Assigned task:
Repeat the data below exactly. Include each line.
——
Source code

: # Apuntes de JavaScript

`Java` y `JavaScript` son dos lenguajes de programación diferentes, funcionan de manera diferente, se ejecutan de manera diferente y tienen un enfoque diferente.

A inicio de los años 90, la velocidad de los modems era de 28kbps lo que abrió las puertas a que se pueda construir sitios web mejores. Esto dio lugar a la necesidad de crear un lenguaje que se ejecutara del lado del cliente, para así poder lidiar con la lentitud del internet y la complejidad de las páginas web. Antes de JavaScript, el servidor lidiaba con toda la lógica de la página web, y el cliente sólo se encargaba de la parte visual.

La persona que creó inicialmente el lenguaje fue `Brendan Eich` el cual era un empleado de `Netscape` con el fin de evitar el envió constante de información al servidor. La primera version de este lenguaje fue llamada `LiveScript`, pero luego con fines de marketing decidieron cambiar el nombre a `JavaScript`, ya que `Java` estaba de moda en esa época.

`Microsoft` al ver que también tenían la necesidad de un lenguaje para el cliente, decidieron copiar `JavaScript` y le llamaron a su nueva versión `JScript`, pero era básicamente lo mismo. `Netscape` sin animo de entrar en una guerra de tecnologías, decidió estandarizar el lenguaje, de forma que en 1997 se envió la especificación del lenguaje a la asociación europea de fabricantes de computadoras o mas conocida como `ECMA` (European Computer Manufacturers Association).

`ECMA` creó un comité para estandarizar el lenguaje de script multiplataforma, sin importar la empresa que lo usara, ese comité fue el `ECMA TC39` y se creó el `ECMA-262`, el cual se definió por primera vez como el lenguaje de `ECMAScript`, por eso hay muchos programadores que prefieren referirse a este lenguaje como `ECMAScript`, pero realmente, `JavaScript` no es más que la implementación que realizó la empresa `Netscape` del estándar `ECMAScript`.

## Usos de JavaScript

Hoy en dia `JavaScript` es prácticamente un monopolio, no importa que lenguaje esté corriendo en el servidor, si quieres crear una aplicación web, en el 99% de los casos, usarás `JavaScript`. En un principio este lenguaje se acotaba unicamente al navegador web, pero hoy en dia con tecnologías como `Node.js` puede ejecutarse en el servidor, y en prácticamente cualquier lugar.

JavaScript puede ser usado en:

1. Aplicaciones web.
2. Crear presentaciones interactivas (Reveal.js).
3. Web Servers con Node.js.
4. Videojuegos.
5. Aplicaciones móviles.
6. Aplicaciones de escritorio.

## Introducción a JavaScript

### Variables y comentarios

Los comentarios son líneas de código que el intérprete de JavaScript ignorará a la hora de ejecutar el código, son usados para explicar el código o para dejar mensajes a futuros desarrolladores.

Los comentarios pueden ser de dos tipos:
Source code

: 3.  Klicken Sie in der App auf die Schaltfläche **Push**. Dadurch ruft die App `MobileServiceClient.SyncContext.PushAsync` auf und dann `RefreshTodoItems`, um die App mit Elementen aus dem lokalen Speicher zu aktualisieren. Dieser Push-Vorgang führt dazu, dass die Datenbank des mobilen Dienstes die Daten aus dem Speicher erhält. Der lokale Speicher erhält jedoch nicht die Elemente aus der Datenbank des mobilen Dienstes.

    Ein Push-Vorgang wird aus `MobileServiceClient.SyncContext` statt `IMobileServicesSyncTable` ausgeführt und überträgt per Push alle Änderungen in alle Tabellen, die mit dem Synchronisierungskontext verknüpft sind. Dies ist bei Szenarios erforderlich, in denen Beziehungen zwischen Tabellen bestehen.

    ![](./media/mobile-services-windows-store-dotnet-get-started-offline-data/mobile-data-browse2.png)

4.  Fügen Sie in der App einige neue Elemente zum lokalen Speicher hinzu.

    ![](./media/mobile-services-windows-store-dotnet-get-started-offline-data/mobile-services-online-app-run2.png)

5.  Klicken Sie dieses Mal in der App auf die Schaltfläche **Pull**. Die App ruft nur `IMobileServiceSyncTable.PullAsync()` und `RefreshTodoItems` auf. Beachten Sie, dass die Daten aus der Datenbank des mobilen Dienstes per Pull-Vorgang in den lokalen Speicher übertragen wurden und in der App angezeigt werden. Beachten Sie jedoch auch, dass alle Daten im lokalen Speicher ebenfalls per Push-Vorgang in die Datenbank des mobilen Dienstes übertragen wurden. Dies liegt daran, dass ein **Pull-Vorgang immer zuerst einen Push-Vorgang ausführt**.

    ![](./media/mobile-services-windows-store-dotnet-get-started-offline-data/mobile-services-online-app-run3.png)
——
Response box:
Source code

: # Apuntes de JavaScript

`Java` y `JavaScript` son dos lenguajes de programación diferentes, funcionan de manera diferente, se ejecutan de manera diferente y tienen un enfoque diferente.

A inicio de los años 90, la velocidad de los modems era de 28kbps lo que abrió las puertas a que se pueda construir sitios web mejores. Esto dio lugar a la necesidad de crear un lenguaje que se ejecutara del lado del cliente, para así poder lidiar con la lentitud del internet y la complejidad de las páginas web. Antes de JavaScript, el servidor lidiaba con toda la lógica de la página web, y el cliente sólo se encargaba de la parte visual.

La persona que creó inicialmente el lenguaje fue `Brendan Eich` el cual era un empleado de `Netscape` con el fin de evitar el envió constante de información al servidor. La primera version de este lenguaje fue llamada `LiveScript`, pero luego con fines de marketing decidieron cambiar el nombre a `JavaScript`, ya que `Java` estaba de moda en esa época.

`Microsoft` al ver que también tenían la necesidad de un lenguaje para el cliente, decidieron copiar `JavaScript` y le llamaron a su nueva versión `JScript`, pero era básicamente lo mismo. `Netscape` sin animo de entrar en una guerra de tecnologías, decidió estandarizar el lenguaje, de forma que en 1997 se envió la especificación del lenguaje a la asociación europea de fabricantes de computadoras o mas conocida como `ECMA` (European Computer Manufacturers Association).

`ECMA` creó un comité para estandarizar el lenguaje de script multiplataforma, sin importar la empresa que lo usara, ese comité fue el `ECMA TC39` y se creó el `ECMA-262`, el cual se definió por primera vez como el lenguaje de `ECMAScript`, por eso hay muchos programadores que prefieren referirse a este lenguaje como `ECMAScript`, pero realmente, `JavaScript` no es más que la implementación que realizó la empresa `Netscape` del estándar `ECMAScript`.

## Usos de JavaScript

Hoy en dia `JavaScript` es prácticamente un monopolio, no importa que lenguaje esté corriendo en el servidor, si quieres crear una aplicación web, en el 99% de los casos, usarás `JavaScript`. En un principio este lenguaje se acotaba unicamente al navegador web, pero hoy en dia con tecnologías como `Node.js` puede ejecutarse en el servidor, y en prácticamente cualquier lugar.

JavaScript puede ser usado en:

1. Aplicaciones web.
2. Crear presentaciones interactivas (Reveal.js).
3. Web Servers con Node.js.
4. Videojuegos.
5. Aplicaciones móviles.
6. Aplicaciones de escritorio.

## Introducción a JavaScript

### Variables y comentarios

Los comentarios son líneas de código que el intérprete de JavaScript ignorará a la hora de ejecutar el código, son usados para explicar el código o para dejar mensajes a futuros desarrolladores.

Los comentarios pueden ser de dos tipos:
Source code

: 3.  Klicken Sie in der App auf die Schaltfläche **Push**. Dadurch ruft die App `MobileServiceClient.SyncContext.PushAsync` auf und dann `RefreshTodoItems`, um die App mit Elementen aus dem lokalen Speicher zu aktualisieren. Dieser Push-Vorgang führt dazu, dass die Datenbank des mobilen Dienstes die Daten aus dem Speicher erhält. Der lokale Speicher erhält jedoch nicht die Elemente aus der Datenbank des mobilen Dienstes.

    Ein Push-Vorgang wird aus `MobileServiceClient.SyncContext` statt `IMobileServicesSyncTable` ausgeführt und überträgt per Push alle Änderungen in alle Tabellen, die mit dem Synchronisierungskontext verknüpft sind. Dies ist bei Szenarios erforderlich, in denen Beziehungen zwischen Tabellen bestehen.

    ![](./media/mobile-services-windows-store-dotnet-get-started-offline-data/mobile-data-browse2.png)

4.  Fügen Sie in der App einige neue Elemente zum lokalen Speicher hinzu.

    ![](./media/mobile-services-windows-store-dotnet-get-started-offline-data/mobile-services-online-app-run2.png)

5.  Klicken Sie dieses Mal in der App auf die Schaltfläche **Pull**. Die App ruft nur `IMobileServiceSyncTable.PullAsync()` und `RefreshTodoItems` auf. Beachten Sie, dass die Daten aus der Datenbank des mobilen Dienstes per Pull-Vorgang in den lokalen Speicher übertragen wurden und in der App angezeigt werden. Beachten Sie jedoch auch, dass alle Daten im lokalen Speicher ebenfalls per Push-Vorgang in die Datenbank des mobilen Dienstes übertragen wurden. Dies liegt daran, dass ein **Pull-Vorgang immer zuerst einen Push-Vorgang ausführt**.

    ![](./media/mobile-services-windows-store-dotnet-get-started-offline-data/mobile-services-online-app-run3.png)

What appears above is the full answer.